聚合物电解质因其含微量或不含液态电解液，避免了所装配的锂离子电池在反复的充放电过程中因发生气胀或电解液泄漏而引发的爆炸等安全事故。但由于室温离子电导率低、机械性能差、界面稳定性差和锂离子迁移数低等缺点，制约了其在锂离子电池领域中的应用。本项目拟先通过水解-缩合、原位自由基聚合和离子交换制备核-壳结构的单离子导体，后将其用来修饰通过流延成膜-倒相法制备的电解质而得到P(VDF-HFP)基复合型聚合物电解质。利用纳米化的单离子导体和与聚合物基体的相互作用分别提高体系的界面稳定性和室温离子电导率；利用单离子导体稳定的内核结构改善所制备复合聚合物电解质的机械性能；利用单离子导体外壳易释放锂离子的特性提高体系中的锂离子迁移数。通过本项目的研究，揭示单离子导体修饰对复合聚合物电解质的离子传导机制、界面稳定特性及体系中的锂离子迁移途径的影响规律，为新型聚合物电解质的开发与应用提供新的思路和科学依据。

聚合物电解质因其含微量或不含液态电解液，避免了所装配的锂离子电池在反复的充放电循环中因发生气胀或电解液泄漏而引发的爆炸等安全事故。但由于其室温离子电导率低、机械性能差、界面稳定性差和锂离子迁移数低等缺点，严重制约了其在锂离子电池领域中的应用。本项目通过水解-缩合、原位自由基聚合和离子交换制备具有核-壳结构的单离子导体，后将其用来修饰制备P(VDF-HFP)基复合型聚合物电解质。
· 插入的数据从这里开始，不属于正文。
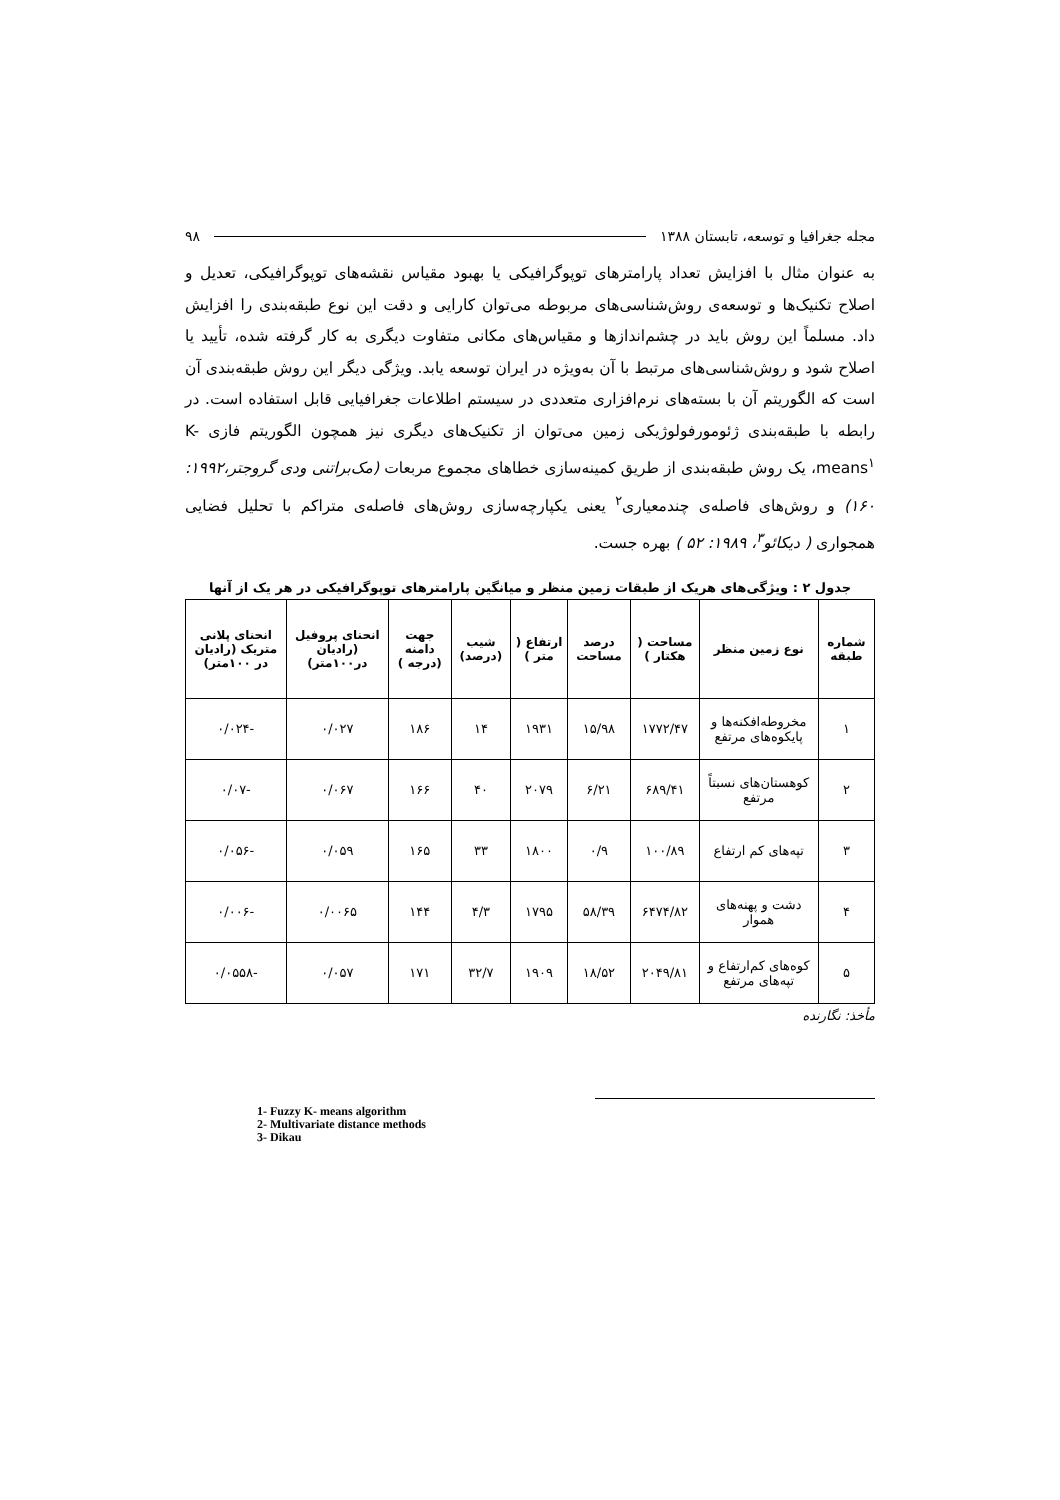مجله جغرافیا و توسعه، تابستان ۱۳۸۸ ۹۸
به عنوان مثال با افزایش تعداد پارامترهای توپوگرافیکی یا بهبود مقیاس نقشه‌های توپوگرافیکی، تعدیل و اصلاح تکنیک‌ها و توسعه‌ی روش‌شناسی‌های مربوطه می‌توان کارایی و دقت این نوع طبقه‌بندی را افزایش داد. مسلماً این روش باید در چشم‌اندازها و مقیاس‌های مکانی متفاوت دیگری به کار گرفته شده، تأیید یا اصلاح شود و روش‌شناسی‌های مرتبط با آن به‌ویژه در ایران توسعه یابد. ویژگی دیگر این روش طبقه‌بندی آن است که الگوریتم آن با بسته‌های نرم‌افزاری متعددی در سیستم اطلاعات جغرافیایی قابل استفاده است. در رابطه با طبقه‌بندی ژئومورفولوژیکی زمین می‌توان از تکنیک‌های دیگری نیز همچون الگوریتم فازی K-means<sup>۱</sup>، یک روش طبقه‌بندی از طریق کمینه‌سازی خطاهای مجموع مربعات (مک‌براتنی ودی گروجتر،۱۹۹۲: ۱۶۰) و روش‌های فاصله‌ی چندمعیاری<sup>۲</sup> یعنی یکپارچه‌سازی روش‌های فاصله‌ی متراکم با تحلیل فضایی همجواری ( دیکائو<sup>۳</sup>، ۱۹۸۹: ۵۲ ) بهره جست.
جدول ۲ : ویژگی‌های هریک از طبقات زمین منظر و میانگین پارامترهای توپوگرافیکی در هر یک از آنها
| شماره طبقه | نوع زمین منظر | مساحت ( هکتار ) | درصد مساحت | ارتفاع ( متر ) | شیب (درصد) | جهت دامنه (درجه ) | انحنای پروفیل (رادیان در۱۰۰متر) | انحنای پلانی متریک (رادیان در ۱۰۰متر) |
| --- | --- | --- | --- | --- | --- | --- | --- | --- |
| ۱ | مخروطه‌افکنه‌ها و پایکوه‌های مرتفع | ۱۷۷۲/۴۷ | ۱۵/۹۸ | ۱۹۳۱ | ۱۴ | ۱۸۶ | ۰/۰۲۷ | -۰/۰۲۴ |
| ۲ | کوهستان‌های نسبتاً مرتفع | ۶۸۹/۴۱ | ۶/۲۱ | ۲۰۷۹ | ۴۰ | ۱۶۶ | ۰/۰۶۷ | -۰/۰۷ |
| ۳ | تپه‌های کم ارتفاع | ۱۰۰/۸۹ | ۰/۹ | ۱۸۰۰ | ۳۳ | ۱۶۵ | ۰/۰۵۹ | -۰/۰۵۶ |
| ۴ | دشت و پهنه‌های هموار | ۶۴۷۴/۸۲ | ۵۸/۳۹ | ۱۷۹۵ | ۴/۳ | ۱۴۴ | ۰/۰۰۶۵ | -۰/۰۰۶ |
| ۵ | کوه‌های کم‌ارتفاع و تپه‌های مرتفع | ۲۰۴۹/۸۱ | ۱۸/۵۲ | ۱۹۰۹ | ۳۲/۷ | ۱۷۱ | ۰/۰۵۷ | -۰/۰۵۵۸ |
مأخذ: نگارنده
1- Fuzzy K- means algorithm
2- Multivariate distance methods
3- Dikau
研究结果表明，通过单离子导体与基体高分子长链间的Lewis酸碱作用，可以降低基体的结晶度来提高聚合物电解质体系的室温离子电导率；通过单离子导体稳定的内核结构可以改善其的机械性能；通过单离子导体纳米化结构独特的表面性能可以改善其界面性能；通过单离子导体外壳无定形结构的锂盐极易离解释放出自由移动的锂离子，可以增加载流子浓度来提高体系中的锂离子迁移数。通过工艺优化，使得制备的复合聚合物电解质的室温离子电导率高达3.9×10-3 S cm-1，锂离子迁移数达到0.48，且与钴酸锂正极和石墨负极材料间有较好的匹配性。Li/CPE/LiCoO2扣式电池在1 C和5 C的容量保持率经过200次循环后分别为97 %和96%；Li/CPEs/Graphite扣式电池在1 C下其放电比容量为288.5 mAh g-1，首次效率高达89.1 %。此外，本项目还制备并考察了Zr基有机-无机杂化材料掺杂制备复合聚合物电解质，其性能测试表明，有机-无机杂化Zr基材料掺杂制备的复合聚合物电解质具有优异的理化和电化学性能，基本上达到了项目的预期指标。通过本项目的研究，揭示了单离子导体修饰对复合聚合物电解质的离子传导机制、界面稳定特性及体系中的锂离子迁移途径的影响规律，为新型聚合物电解质的开发与应用提供了新的思路和科学依据。